Researchers Reveal How Skin Cells Form a First Line of Defence Against Cancer

A keratinocyte undergoing cell division surrounded by senescent keratinocytes. The overall size of the cells and their nucleus are a typical characteristic of senescence, which play an important role in tumour suppression.

A study published today in Cell Reports reveals important insights into the molecular mechanisms that underpin the body’s natural defences against the development of skin cancer. The findings offer new clues into the behaviour of skin cancer at the cellular level, paving the way for potential new therapeutic targets to treat the disease.

“We found that the protein CSDE1 coordinates a complex chain of events that enable senescence in skin cells, significantly slowing down their function without causing death,” says Rosario Avolio, first author of the study and postdoctoral researcher at the CRG at the time of submission. “The resulting cells act as a firewall against cancer, suppressing the formation of tumours.”

Researchers led by Fátima Gebauer at the Centre for Genomic Regulation (CRG) carried out the study by collecting keratinocytes from mice, the most abundant type of skin cell in the epidermis. Keratinocytes can give rise to various types of skin cancer including basal and squamous cell carcinomas, two of the most frequently occurring forms of all human cancers.

The group experimentally introduced genes that drive the formation of cancer, which induced the cells into a state of senescence. They found that when levels of CSDE1 were depleted, cells could not undergo senescence and became immortalised, a necessary step in the development of cancer.

Further experiments revealed that when CSDE1-depleted cells were implanted under the skin of mice, they started forming malignant tumours. The authors found this striking because every treated mouse developed squamous cell carcinomas within 15 to 20 days, highlighting the importance of CSDE1 in tumour suppression.

The researchers discovered that CSDE1 promotes tumour suppression through two different mechanisms. CSDE1 induces the cell to secrete a cocktail of cytokines and enzymes that force the cell to enter a state of permanent growth arrest. CSDE1 also stops the synthesis of YBX1, a protein previously known to promote tumour growth and aggressiveness.

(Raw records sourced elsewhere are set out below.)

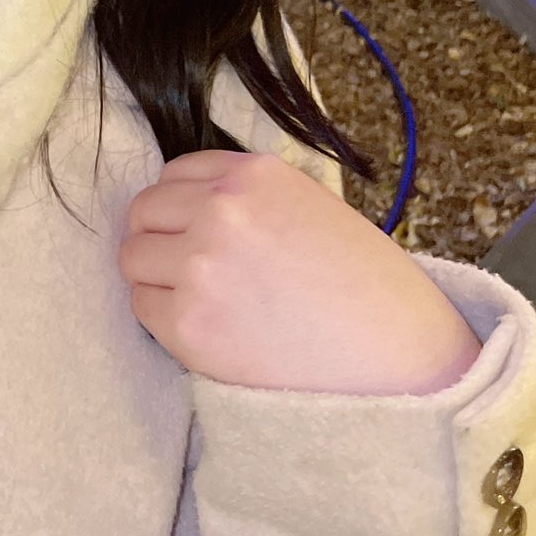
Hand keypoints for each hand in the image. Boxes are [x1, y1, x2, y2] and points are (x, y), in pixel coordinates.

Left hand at [118, 150, 481, 396]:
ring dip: (156, 278)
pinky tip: (209, 329)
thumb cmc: (368, 291)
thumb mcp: (314, 210)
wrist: (402, 362)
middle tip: (189, 271)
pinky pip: (143, 307)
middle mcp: (221, 210)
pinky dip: (164, 319)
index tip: (191, 229)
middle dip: (159, 239)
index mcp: (255, 174)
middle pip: (143, 212)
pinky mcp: (188, 323)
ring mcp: (199, 265)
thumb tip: (192, 204)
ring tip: (203, 302)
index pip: (174, 173)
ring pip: (133, 258)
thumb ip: (251, 199)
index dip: (180, 205)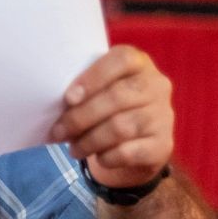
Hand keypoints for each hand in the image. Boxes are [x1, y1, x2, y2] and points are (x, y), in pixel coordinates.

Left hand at [50, 45, 173, 188]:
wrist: (136, 145)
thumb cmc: (106, 107)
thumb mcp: (98, 89)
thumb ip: (83, 87)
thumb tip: (53, 101)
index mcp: (138, 62)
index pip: (122, 60)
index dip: (93, 78)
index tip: (68, 98)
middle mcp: (157, 85)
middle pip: (117, 97)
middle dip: (80, 117)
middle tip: (58, 132)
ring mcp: (164, 115)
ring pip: (121, 127)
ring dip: (89, 140)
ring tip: (73, 148)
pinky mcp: (165, 144)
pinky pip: (130, 152)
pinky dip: (107, 157)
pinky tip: (97, 158)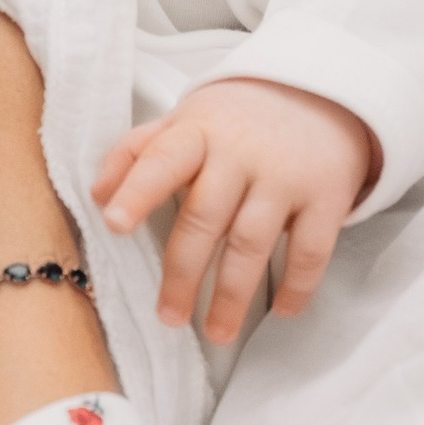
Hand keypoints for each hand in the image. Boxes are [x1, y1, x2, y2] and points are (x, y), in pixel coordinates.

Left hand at [95, 77, 375, 347]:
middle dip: (183, 272)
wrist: (319, 93)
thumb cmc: (236, 120)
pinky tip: (282, 311)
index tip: (114, 224)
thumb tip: (96, 194)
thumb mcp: (186, 121)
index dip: (137, 192)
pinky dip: (296, 285)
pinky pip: (310, 249)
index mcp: (199, 132)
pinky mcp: (327, 195)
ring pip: (252, 242)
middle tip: (168, 316)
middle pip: (205, 217)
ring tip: (217, 331)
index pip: (163, 161)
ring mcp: (286, 175)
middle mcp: (241, 153)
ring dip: (232, 294)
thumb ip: (138, 152)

According to the authors, the findings of the study are surprising because CSDE1 has been previously linked to driving the formation of cancers, not suppressing them. Previous studies from the same group led by Dr. Gebauer found that CSDE1 promotes the formation of metastases in melanoma, a less common but the most aggressive type of skin cancer. Other studies have shown CSDE1 is linked to tumour proliferation in many types of cancer.

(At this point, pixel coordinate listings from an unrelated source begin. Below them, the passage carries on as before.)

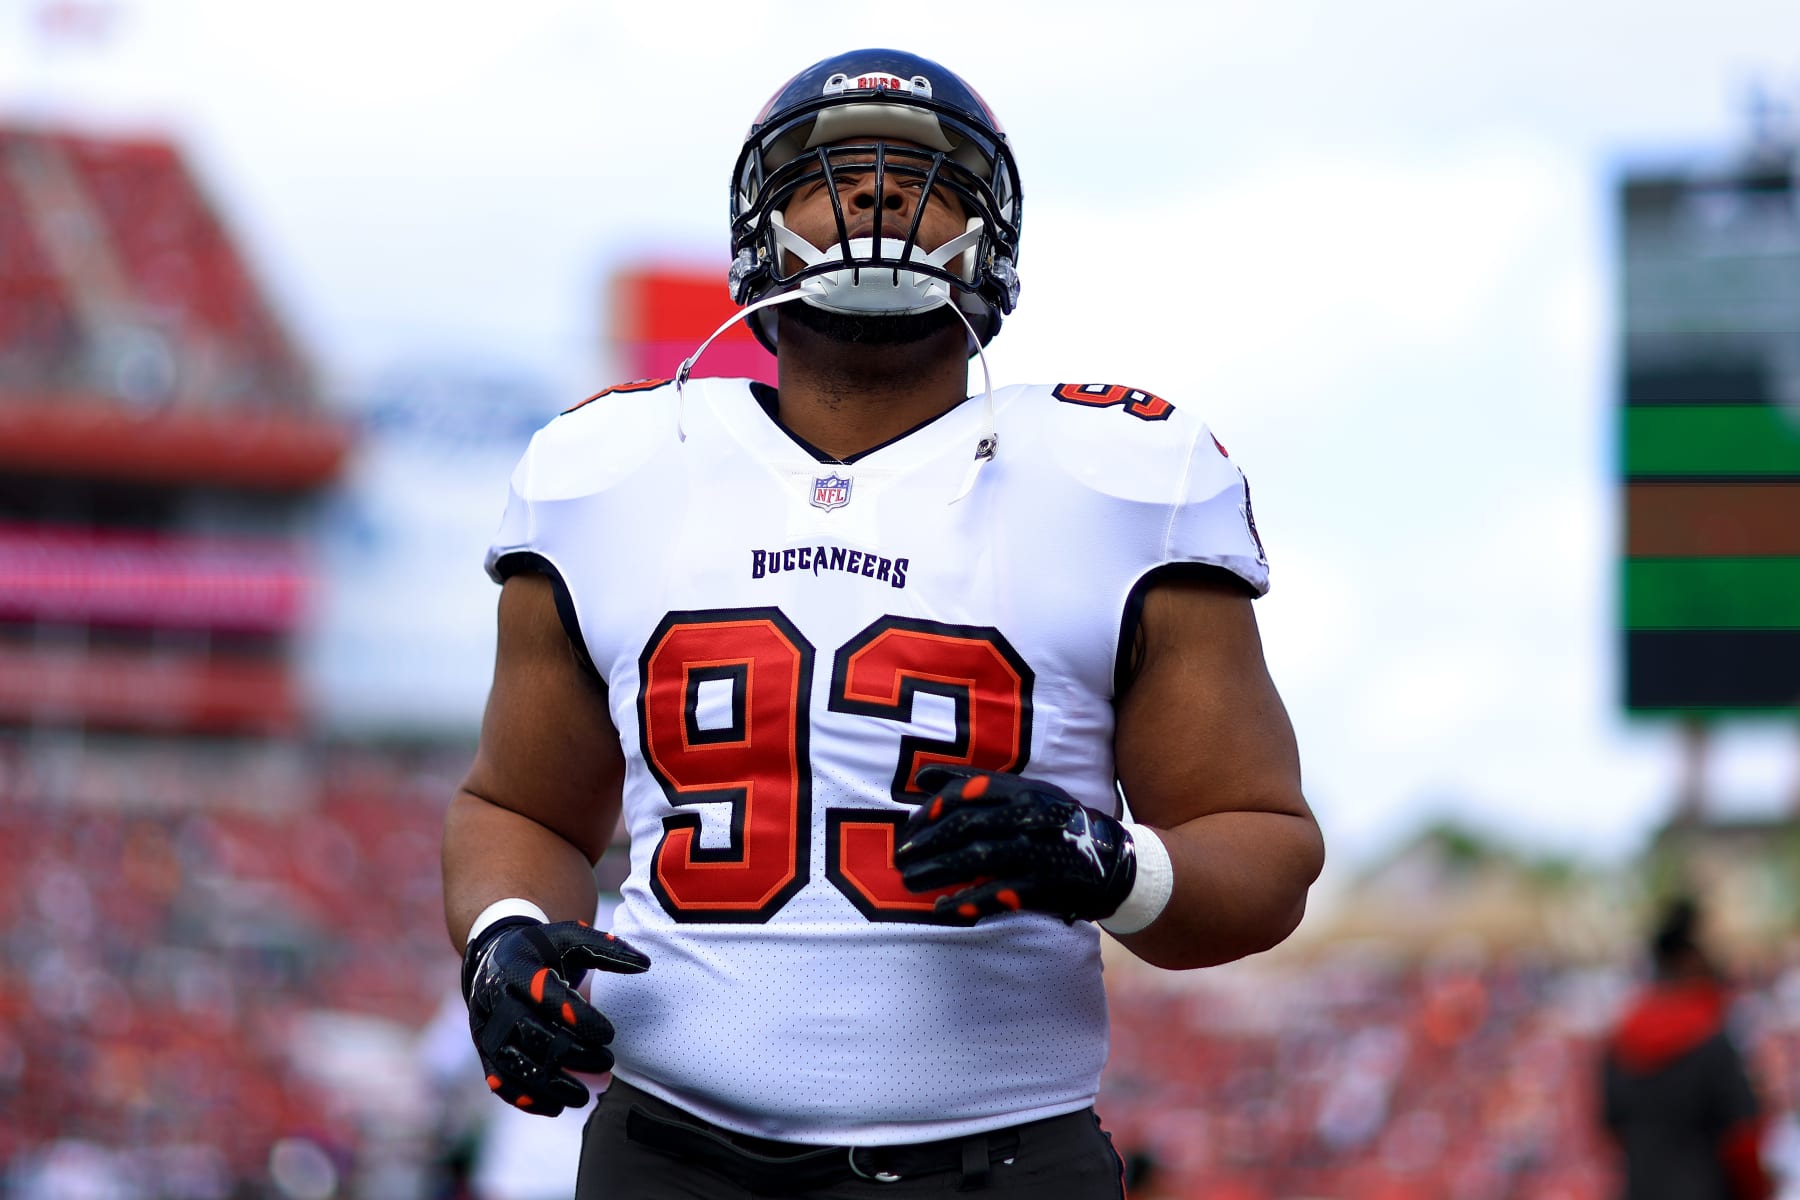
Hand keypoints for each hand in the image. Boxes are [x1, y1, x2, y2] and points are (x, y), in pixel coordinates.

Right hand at [462, 918, 649, 1114]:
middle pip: (531, 1032)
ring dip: (549, 1084)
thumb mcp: (571, 939)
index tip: (610, 1034)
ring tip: (583, 1097)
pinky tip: (554, 1107)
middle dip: (570, 1053)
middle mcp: (495, 998)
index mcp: (517, 966)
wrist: (495, 957)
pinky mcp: (484, 1050)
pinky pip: (500, 1079)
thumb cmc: (544, 950)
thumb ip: (607, 948)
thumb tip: (646, 963)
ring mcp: (486, 1026)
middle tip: (606, 1062)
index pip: (546, 994)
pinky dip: (525, 1097)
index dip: (578, 1016)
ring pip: (514, 1062)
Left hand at [894, 766, 1136, 922]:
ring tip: (911, 882)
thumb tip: (923, 777)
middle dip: (928, 843)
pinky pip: (997, 892)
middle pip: (966, 827)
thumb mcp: (1027, 794)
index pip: (968, 793)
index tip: (911, 826)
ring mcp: (1036, 850)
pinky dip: (967, 900)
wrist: (1112, 862)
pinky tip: (944, 908)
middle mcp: (1030, 816)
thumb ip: (978, 786)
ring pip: (975, 860)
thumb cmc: (1056, 823)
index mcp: (1024, 790)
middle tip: (901, 858)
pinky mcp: (1042, 884)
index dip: (934, 810)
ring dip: (937, 871)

“CSDE1 is very much the ‘Dr. Jekyll and Mr. Hyde’ of proteins. It has an unpredictable dual nature depending on what type of cell and tissue it’s found in,” explains Dr. Gebauer, acting co-coordinator of the Gene Regulation, Stem Cells and Cancer research programme at the CRG and senior author of the study. “We do not know why this protein causes cancer in some cases and suppresses them in others. Exploring the root cause of this will have important implications for the discovery of new, more personalized cancer treatments.”

CSDE1 is an RNA-binding protein, a type of protein that monitors RNA, often as soon as they’re made with the potential to significantly change their function. One possible theory that explains why CSDE1 behaves differently is that normal skin cells or tumours each have slightly different variants of the protein which affect the wider molecular machinery in different ways.

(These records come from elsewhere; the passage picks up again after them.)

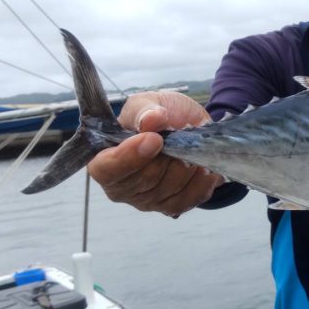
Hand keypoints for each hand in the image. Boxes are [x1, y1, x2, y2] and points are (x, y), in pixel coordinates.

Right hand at [87, 91, 224, 216]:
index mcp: (105, 160)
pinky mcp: (172, 206)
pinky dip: (201, 180)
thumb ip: (145, 111)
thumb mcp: (148, 102)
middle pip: (145, 180)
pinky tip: (203, 164)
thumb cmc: (157, 114)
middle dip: (167, 156)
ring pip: (171, 189)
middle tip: (179, 137)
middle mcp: (123, 186)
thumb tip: (151, 120)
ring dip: (186, 165)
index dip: (129, 158)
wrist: (186, 124)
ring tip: (191, 147)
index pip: (106, 169)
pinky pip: (190, 198)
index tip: (154, 139)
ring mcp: (148, 200)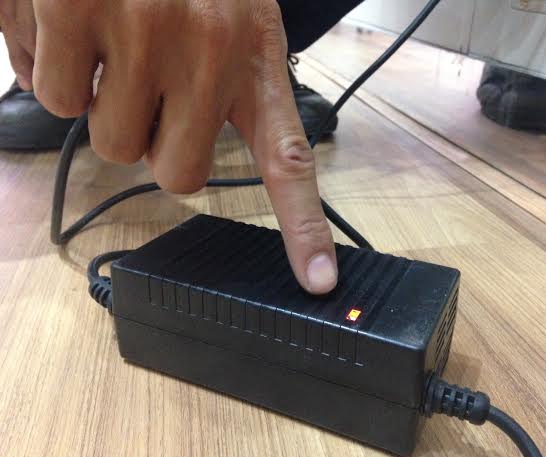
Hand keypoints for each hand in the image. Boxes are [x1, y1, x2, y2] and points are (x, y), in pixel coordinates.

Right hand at [2, 0, 337, 293]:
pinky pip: (53, 95)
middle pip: (174, 172)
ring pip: (107, 140)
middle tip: (144, 88)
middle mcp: (210, 47)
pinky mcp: (78, 11)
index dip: (303, 228)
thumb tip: (158, 157)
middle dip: (150, 143)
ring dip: (100, 101)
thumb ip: (209, 95)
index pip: (289, 158)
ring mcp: (145, 29)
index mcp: (255, 54)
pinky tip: (68, 20)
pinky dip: (50, 67)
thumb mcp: (226, 16)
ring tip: (107, 39)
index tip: (320, 281)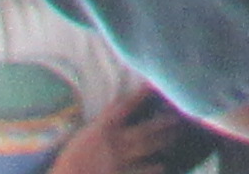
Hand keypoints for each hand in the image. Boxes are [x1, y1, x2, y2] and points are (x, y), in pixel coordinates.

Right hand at [50, 89, 170, 173]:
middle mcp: (115, 142)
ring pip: (146, 149)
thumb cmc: (71, 157)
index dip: (141, 94)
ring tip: (175, 136)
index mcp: (103, 128)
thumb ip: (102, 122)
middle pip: (144, 129)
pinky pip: (140, 172)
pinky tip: (163, 167)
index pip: (125, 106)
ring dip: (162, 142)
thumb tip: (118, 108)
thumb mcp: (84, 134)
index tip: (154, 84)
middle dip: (162, 123)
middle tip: (178, 116)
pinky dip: (152, 169)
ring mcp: (119, 159)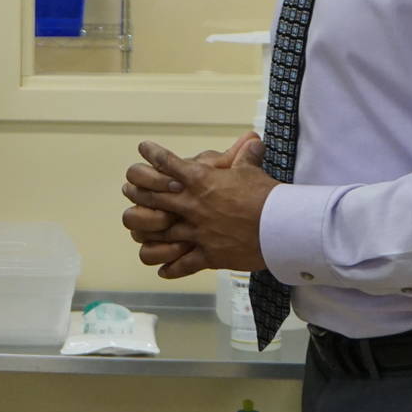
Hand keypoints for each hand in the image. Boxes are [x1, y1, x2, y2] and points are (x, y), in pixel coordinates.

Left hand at [120, 136, 275, 277]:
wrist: (281, 227)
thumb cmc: (267, 196)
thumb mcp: (252, 171)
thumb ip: (246, 156)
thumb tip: (253, 141)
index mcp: (200, 181)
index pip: (166, 162)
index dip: (152, 154)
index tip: (144, 148)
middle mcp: (191, 205)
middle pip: (149, 198)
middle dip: (136, 193)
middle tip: (130, 189)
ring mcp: (196, 232)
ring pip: (156, 235)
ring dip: (145, 233)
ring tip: (140, 233)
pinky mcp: (207, 255)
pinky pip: (180, 266)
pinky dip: (170, 269)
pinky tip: (162, 270)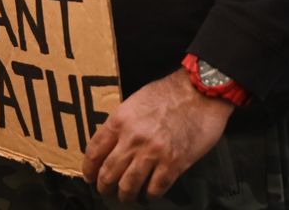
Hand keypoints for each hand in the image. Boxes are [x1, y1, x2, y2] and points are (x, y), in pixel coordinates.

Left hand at [83, 70, 233, 201]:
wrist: (199, 92)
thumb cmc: (168, 93)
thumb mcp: (134, 102)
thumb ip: (121, 123)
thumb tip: (111, 143)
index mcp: (119, 121)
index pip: (94, 151)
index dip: (89, 168)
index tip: (89, 176)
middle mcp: (132, 139)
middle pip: (108, 172)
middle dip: (104, 186)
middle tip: (104, 190)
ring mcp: (153, 153)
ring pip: (129, 185)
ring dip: (124, 195)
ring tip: (125, 196)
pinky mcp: (174, 163)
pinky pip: (155, 188)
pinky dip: (149, 195)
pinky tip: (148, 195)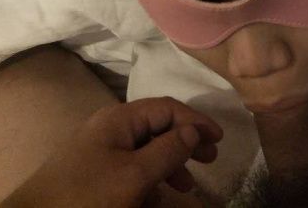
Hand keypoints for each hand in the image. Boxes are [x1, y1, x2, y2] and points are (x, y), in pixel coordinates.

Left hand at [0, 95, 223, 207]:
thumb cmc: (88, 195)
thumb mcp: (134, 176)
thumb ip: (167, 151)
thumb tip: (192, 129)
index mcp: (120, 118)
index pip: (166, 107)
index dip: (196, 120)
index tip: (219, 141)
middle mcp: (110, 128)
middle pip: (157, 126)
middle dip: (185, 142)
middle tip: (210, 160)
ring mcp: (100, 152)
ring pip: (145, 151)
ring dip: (170, 165)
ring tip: (188, 187)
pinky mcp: (93, 175)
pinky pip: (130, 170)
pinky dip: (150, 181)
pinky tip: (159, 200)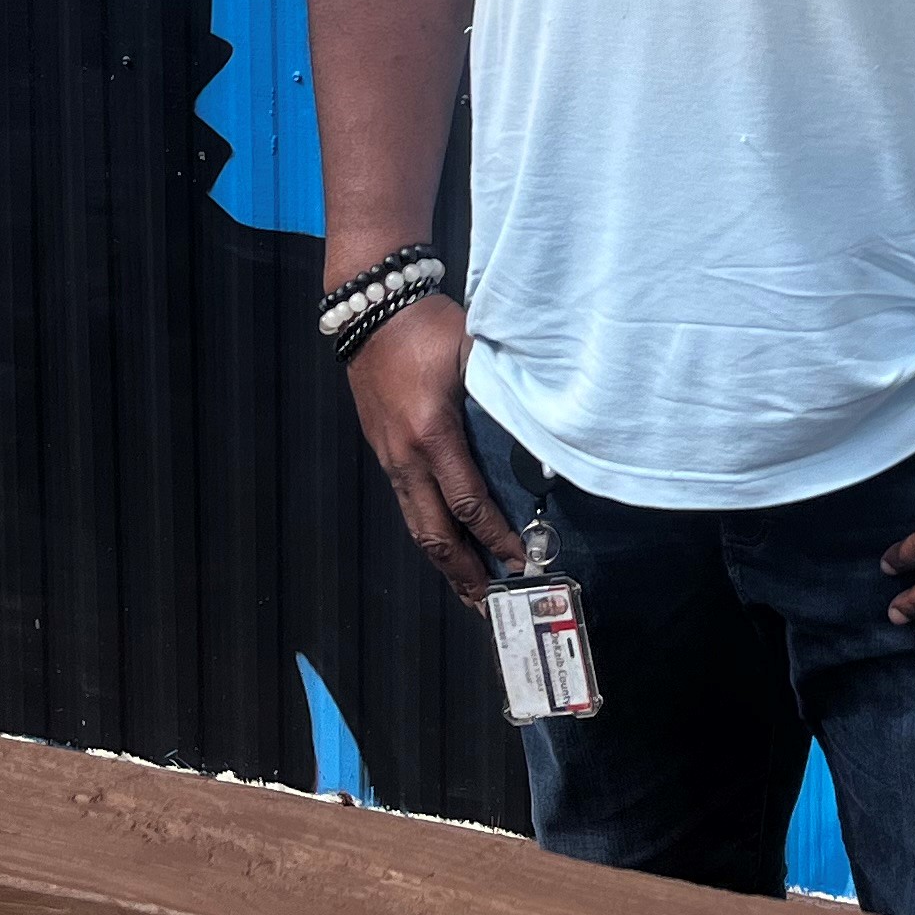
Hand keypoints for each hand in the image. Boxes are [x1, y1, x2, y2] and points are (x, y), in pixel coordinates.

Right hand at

The study is one of the few to examine the role of RNA-binding proteins in establishing cell senescence, which is an important new frontier in cancer research. “It was long thought that RNA-binding proteins are universal molecules that cells use for general housekeeping, and that they cannot be targeted therapeutically. It is becoming increasingly clear that this is not true, and that this emerging field is critical for understanding human disease,” concludes Dr. Gebauer.